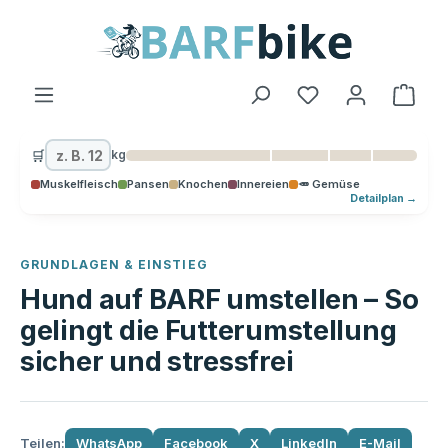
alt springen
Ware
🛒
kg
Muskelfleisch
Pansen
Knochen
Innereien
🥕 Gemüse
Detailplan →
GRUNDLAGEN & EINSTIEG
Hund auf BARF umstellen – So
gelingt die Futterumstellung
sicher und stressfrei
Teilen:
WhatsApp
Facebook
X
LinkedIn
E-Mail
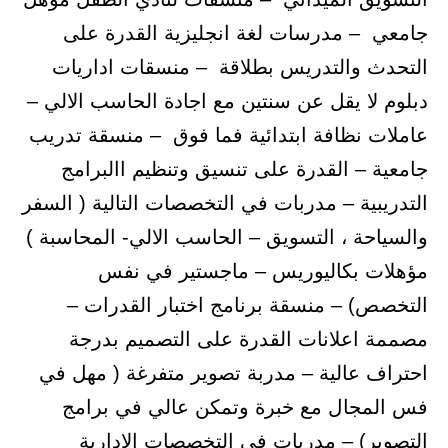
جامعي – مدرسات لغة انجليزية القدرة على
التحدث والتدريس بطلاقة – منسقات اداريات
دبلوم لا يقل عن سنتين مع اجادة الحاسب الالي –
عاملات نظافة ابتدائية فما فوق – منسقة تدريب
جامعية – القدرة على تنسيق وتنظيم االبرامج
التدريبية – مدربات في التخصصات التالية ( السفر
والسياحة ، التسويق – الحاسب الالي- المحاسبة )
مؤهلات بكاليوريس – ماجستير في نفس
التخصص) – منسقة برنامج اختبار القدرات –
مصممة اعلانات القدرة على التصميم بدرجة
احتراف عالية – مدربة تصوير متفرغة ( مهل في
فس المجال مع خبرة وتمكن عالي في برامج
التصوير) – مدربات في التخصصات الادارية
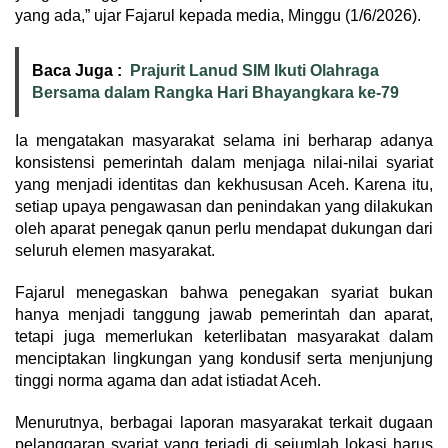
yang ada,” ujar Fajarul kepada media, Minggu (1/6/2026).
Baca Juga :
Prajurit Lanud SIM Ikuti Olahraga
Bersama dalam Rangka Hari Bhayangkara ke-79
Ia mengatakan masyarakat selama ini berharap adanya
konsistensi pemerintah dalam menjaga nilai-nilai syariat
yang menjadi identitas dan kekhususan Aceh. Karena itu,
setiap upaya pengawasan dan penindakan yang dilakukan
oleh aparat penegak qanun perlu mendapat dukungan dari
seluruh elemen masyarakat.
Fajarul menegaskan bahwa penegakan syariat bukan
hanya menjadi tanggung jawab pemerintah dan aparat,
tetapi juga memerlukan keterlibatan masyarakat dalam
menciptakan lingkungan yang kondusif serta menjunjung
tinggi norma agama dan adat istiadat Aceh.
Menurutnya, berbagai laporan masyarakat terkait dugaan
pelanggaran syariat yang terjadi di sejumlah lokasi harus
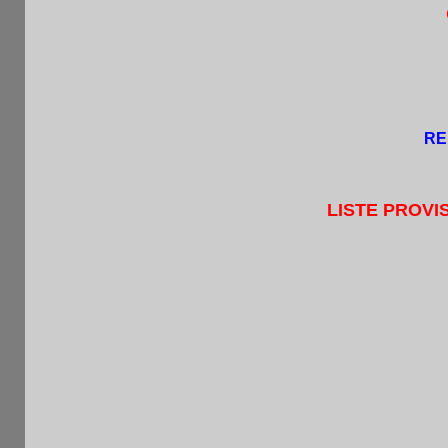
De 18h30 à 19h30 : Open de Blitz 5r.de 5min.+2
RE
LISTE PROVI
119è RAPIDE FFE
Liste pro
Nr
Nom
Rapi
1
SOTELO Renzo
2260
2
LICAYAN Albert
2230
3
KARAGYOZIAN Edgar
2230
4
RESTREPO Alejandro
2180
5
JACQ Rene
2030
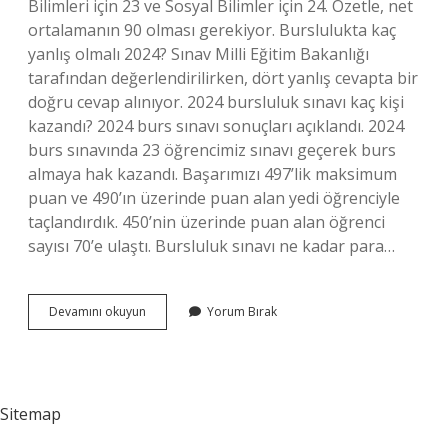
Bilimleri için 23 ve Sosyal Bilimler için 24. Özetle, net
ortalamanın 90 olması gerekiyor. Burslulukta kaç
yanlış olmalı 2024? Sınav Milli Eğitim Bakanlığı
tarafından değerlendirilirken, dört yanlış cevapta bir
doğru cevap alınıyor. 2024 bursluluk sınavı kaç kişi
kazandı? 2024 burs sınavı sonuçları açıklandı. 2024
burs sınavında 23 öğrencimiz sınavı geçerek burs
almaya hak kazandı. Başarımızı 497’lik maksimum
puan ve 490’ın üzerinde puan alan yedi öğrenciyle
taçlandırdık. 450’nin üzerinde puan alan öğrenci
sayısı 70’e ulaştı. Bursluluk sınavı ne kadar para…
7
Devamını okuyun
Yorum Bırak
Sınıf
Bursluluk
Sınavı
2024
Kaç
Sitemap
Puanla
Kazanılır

= = =

WHAT THE TASK REQUIRES: Take the material above and output only the lines from the one that contains "التدريبية – مدربات" through the one that contains "Prajurit Lanud SIM Ikuti Olahraga", ends included and images left out.

ANSWER BOX:
التدريبية – مدربات في التخصصات التالية ( السفر
والسياحة ، التسويق – الحاسب الالي- المحاسبة )
مؤهلات بكاليوريس – ماجستير في نفس
التخصص) – منسقة برنامج اختبار القدرات –
مصممة اعلانات القدرة على التصميم بدرجة
احتراف عالية – مدربة تصوير متفرغة ( مهل في
فس المجال مع خبرة وتمكن عالي في برامج
التصوير) – مدربات في التخصصات الادارية
yang ada,” ujar Fajarul kepada media, Minggu (1/6/2026).
Baca Juga :
Prajurit Lanud SIM Ikuti Olahraga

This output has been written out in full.